[STUDY MATERIAL]

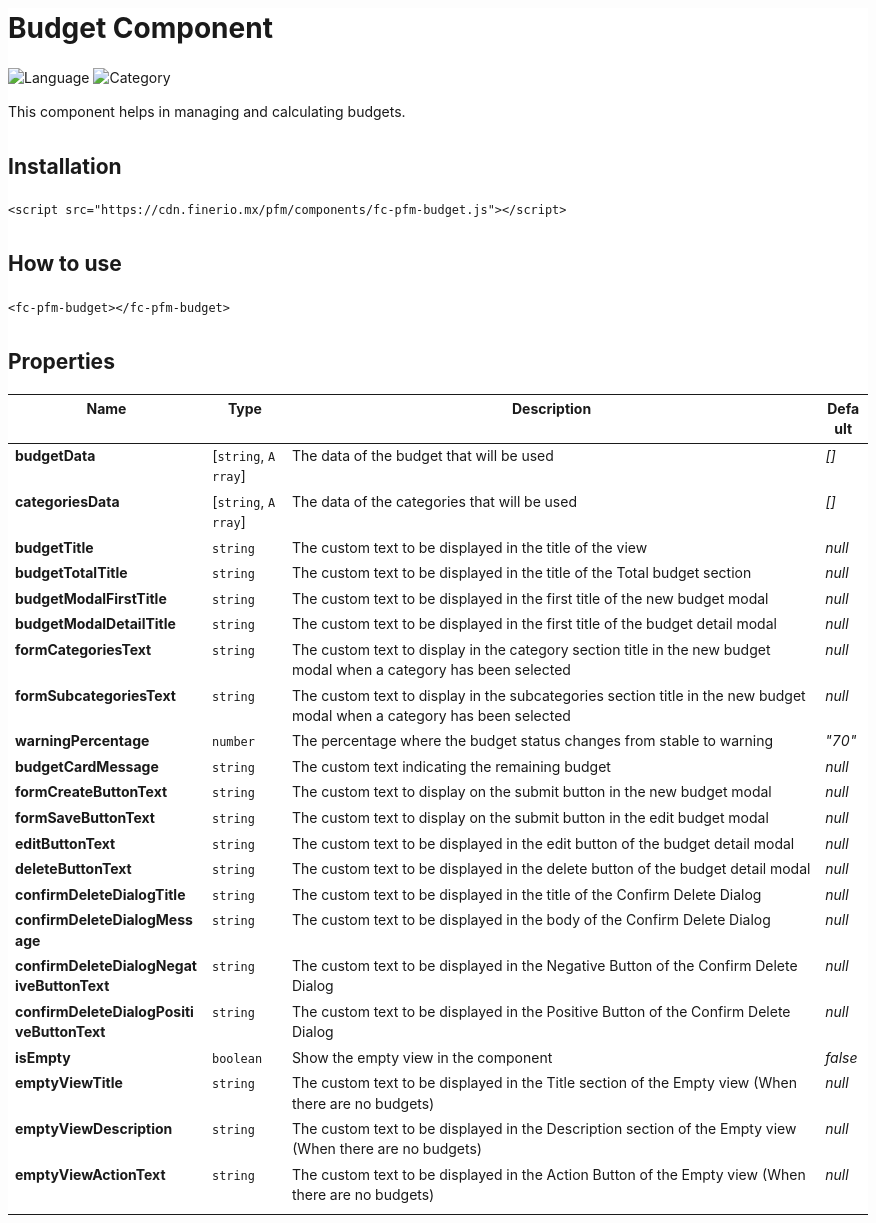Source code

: # Budget Component
![Language](https://img.shields.io/badge/Language-JavaScript-yellow.svg) ![Category](https://img.shields.io/badge/Category-WebComponents-blue.svg)

This component helps in managing and calculating budgets.

## Installation

```
<script src="https://cdn.finerio.mx/pfm/components/fc-pfm-budget.js"></script>
```

## How to use

```
<fc-pfm-budget></fc-pfm-budget>
```

## Properties

| Name                                      | Type                | Description                                                                                                             | Default |
| ----------------------------------------- | ------------------- | ----------------------------------------------------------------------------------------------------------------------- | ------- |
| **budgetData**                            | [`string`, `Array`] | The data of the budget that will be used                                                                                | _[]_    |
| **categoriesData**                        | [`string`, `Array`] | The data of the categories that will be used                                                                            | _[]_    |
| **budgetTitle**                           | `string`            | The custom text to be displayed in the title of the view                                                                | _null_  |
| **budgetTotalTitle**                      | `string`            | The custom text to be displayed in the title of the Total budget section                                                | _null_  |
| **budgetModalFirstTitle**                 | `string`            | The custom text to be displayed in the first title of the new budget modal                                              | _null_  |
| **budgetModalDetailTitle**                | `string`            | The custom text to be displayed in the first title of the budget detail modal                                           | _null_  |
| **formCategoriesText**                    | `string`            | The custom text to display in the category section title in the new budget modal when a category has been selected      | _null_  |
| **formSubcategoriesText**                 | `string`            | The custom text to display in the subcategories section title in the new budget modal when a category has been selected | _null_  |
| **warningPercentage**                     | `number`            | The percentage where the budget status changes from stable to warning                                                   | _"70"_  |
| **budgetCardMessage**                     | `string`            | The custom text indicating the remaining budget                                                                         | _null_  |
| **formCreateButtonText**                  | `string`            | The custom text to display on the submit button in the new budget modal                                                 | _null_  |
| **formSaveButtonText**                    | `string`            | The custom text to display on the submit button in the edit budget modal                                                | _null_  |
| **editButtonText**                        | `string`            | The custom text to be displayed in the edit button of the budget detail modal                                           | _null_  |
| **deleteButtonText**                      | `string`            | The custom text to be displayed in the delete button of the budget detail modal                                         | _null_  |
| **confirmDeleteDialogTitle**              | `string`            | The custom text to be displayed in the title of the Confirm Delete Dialog                                               | _null_  |
| **confirmDeleteDialogMessage**            | `string`            | The custom text to be displayed in the body of the Confirm Delete Dialog                                                | _null_  |
| **confirmDeleteDialogNegativeButtonText** | `string`            | The custom text to be displayed in the Negative Button of the Confirm Delete Dialog                                     | _null_  |
| **confirmDeleteDialogPositiveButtonText** | `string`            | The custom text to be displayed in the Positive Button of the Confirm Delete Dialog                                     | _null_  |
| **isEmpty**                               | `boolean`           | Show the empty view in the component                                                                                    | _false_ |
| **emptyViewTitle**                        | `string`            | The custom text to be displayed in the Title section of the Empty view (When there are no budgets)                      | _null_  |
| **emptyViewDescription**                  | `string`            | The custom text to be displayed in the Description section of the Empty view (When there are no budgets)                | _null_  |
| **emptyViewActionText**                   | `string`            | The custom text to be displayed in the Action Button of the Empty view (When there are no budgets)                      | _null_  |
|                                           |                     |                                                                                                                         |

[/STUDY MATERIAL]

PROBLEM REQUIREMENTS ▸ Could you repeat all of the entries exactly, without the pictures?

WRITTEN SOLUTION ▸
Source code

: # Budget Component
![Language](https://img.shields.io/badge/Language-JavaScript-yellow.svg) ![Category](https://img.shields.io/badge/Category-WebComponents-blue.svg)

This component helps in managing and calculating budgets.

## Installation

```
<script src="https://cdn.finerio.mx/pfm/components/fc-pfm-budget.js"></script>
```

## How to use

```
<fc-pfm-budget></fc-pfm-budget>
```

## Properties

| Name                                      | Type                | Description                                                                                                             | Default |
| ----------------------------------------- | ------------------- | ----------------------------------------------------------------------------------------------------------------------- | ------- |
| **budgetData**                            | [`string`, `Array`] | The data of the budget that will be used                                                                                | _[]_    |
| **categoriesData**                        | [`string`, `Array`] | The data of the categories that will be used                                                                            | _[]_    |
| **budgetTitle**                           | `string`            | The custom text to be displayed in the title of the view                                                                | _null_  |
| **budgetTotalTitle**                      | `string`            | The custom text to be displayed in the title of the Total budget section                                                | _null_  |
| **budgetModalFirstTitle**                 | `string`            | The custom text to be displayed in the first title of the new budget modal                                              | _null_  |
| **budgetModalDetailTitle**                | `string`            | The custom text to be displayed in the first title of the budget detail modal                                           | _null_  |
| **formCategoriesText**                    | `string`            | The custom text to display in the category section title in the new budget modal when a category has been selected      | _null_  |
| **formSubcategoriesText**                 | `string`            | The custom text to display in the subcategories section title in the new budget modal when a category has been selected | _null_  |
| **warningPercentage**                     | `number`            | The percentage where the budget status changes from stable to warning                                                   | _"70"_  |
| **budgetCardMessage**                     | `string`            | The custom text indicating the remaining budget                                                                         | _null_  |
| **formCreateButtonText**                  | `string`            | The custom text to display on the submit button in the new budget modal                                                 | _null_  |
| **formSaveButtonText**                    | `string`            | The custom text to display on the submit button in the edit budget modal                                                | _null_  |
| **editButtonText**                        | `string`            | The custom text to be displayed in the edit button of the budget detail modal                                           | _null_  |
| **deleteButtonText**                      | `string`            | The custom text to be displayed in the delete button of the budget detail modal                                         | _null_  |
| **confirmDeleteDialogTitle**              | `string`            | The custom text to be displayed in the title of the Confirm Delete Dialog                                               | _null_  |
| **confirmDeleteDialogMessage**            | `string`            | The custom text to be displayed in the body of the Confirm Delete Dialog                                                | _null_  |
| **confirmDeleteDialogNegativeButtonText** | `string`            | The custom text to be displayed in the Negative Button of the Confirm Delete Dialog                                     | _null_  |
| **confirmDeleteDialogPositiveButtonText** | `string`            | The custom text to be displayed in the Positive Button of the Confirm Delete Dialog                                     | _null_  |
| **isEmpty**                               | `boolean`           | Show the empty view in the component                                                                                    | _false_ |
| **emptyViewTitle**                        | `string`            | The custom text to be displayed in the Title section of the Empty view (When there are no budgets)                      | _null_  |
| **emptyViewDescription**                  | `string`            | The custom text to be displayed in the Description section of the Empty view (When there are no budgets)                | _null_  |
| **emptyViewActionText**                   | `string`            | The custom text to be displayed in the Action Button of the Empty view (When there are no budgets)                      | _null_  |
|                                           |                     |                                                                                                                         |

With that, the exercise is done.